--- Data section ---
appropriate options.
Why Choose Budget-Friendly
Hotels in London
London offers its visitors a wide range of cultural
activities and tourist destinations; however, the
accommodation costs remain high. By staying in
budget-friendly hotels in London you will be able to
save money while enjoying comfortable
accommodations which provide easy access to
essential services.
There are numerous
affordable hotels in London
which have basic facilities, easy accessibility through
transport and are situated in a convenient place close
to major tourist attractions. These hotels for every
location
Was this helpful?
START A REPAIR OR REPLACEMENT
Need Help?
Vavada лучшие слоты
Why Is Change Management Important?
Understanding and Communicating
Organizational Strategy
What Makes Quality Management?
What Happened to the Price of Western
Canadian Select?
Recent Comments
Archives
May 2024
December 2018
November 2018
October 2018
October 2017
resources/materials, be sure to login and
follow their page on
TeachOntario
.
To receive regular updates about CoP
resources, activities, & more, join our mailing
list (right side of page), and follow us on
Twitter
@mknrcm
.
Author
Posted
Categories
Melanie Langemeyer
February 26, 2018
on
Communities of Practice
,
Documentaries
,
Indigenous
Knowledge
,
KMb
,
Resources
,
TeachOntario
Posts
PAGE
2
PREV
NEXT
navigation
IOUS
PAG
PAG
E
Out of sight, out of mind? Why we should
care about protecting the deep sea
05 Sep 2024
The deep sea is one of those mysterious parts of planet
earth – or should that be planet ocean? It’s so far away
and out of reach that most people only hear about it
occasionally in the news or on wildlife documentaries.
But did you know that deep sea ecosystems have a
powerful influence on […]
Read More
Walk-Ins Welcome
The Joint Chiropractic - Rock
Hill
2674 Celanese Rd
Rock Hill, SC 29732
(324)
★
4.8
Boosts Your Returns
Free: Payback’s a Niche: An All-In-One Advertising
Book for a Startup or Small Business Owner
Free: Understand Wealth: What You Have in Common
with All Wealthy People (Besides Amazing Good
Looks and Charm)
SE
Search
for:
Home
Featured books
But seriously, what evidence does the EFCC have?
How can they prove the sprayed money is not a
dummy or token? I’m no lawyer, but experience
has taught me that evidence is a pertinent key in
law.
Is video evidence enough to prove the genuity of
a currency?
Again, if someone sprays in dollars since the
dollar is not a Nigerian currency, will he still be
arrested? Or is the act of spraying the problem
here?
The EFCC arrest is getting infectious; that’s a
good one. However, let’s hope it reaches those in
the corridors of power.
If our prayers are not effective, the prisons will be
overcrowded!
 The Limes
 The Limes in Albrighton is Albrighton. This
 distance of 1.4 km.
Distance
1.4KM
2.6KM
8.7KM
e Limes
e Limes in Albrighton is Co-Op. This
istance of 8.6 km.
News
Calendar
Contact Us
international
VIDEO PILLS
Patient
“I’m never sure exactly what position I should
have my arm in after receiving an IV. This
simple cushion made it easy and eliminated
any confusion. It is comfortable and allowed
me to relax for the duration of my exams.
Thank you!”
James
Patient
---
▶ _Exercise_
Retype the rows from their first line through the line that contains "Why Is Change Management Important?", including both.

▶ _Expected output_
appropriate options.
Why Choose Budget-Friendly
Hotels in London
London offers its visitors a wide range of cultural
activities and tourist destinations; however, the
accommodation costs remain high. By staying in
budget-friendly hotels in London you will be able to
save money while enjoying comfortable
accommodations which provide easy access to
essential services.
There are numerous
affordable hotels in London
which have basic facilities, easy accessibility through
transport and are situated in a convenient place close
to major tourist attractions. These hotels for every
location
Was this helpful?
START A REPAIR OR REPLACEMENT
Need Help?
Vavada лучшие слоты
Why Is Change Management Important?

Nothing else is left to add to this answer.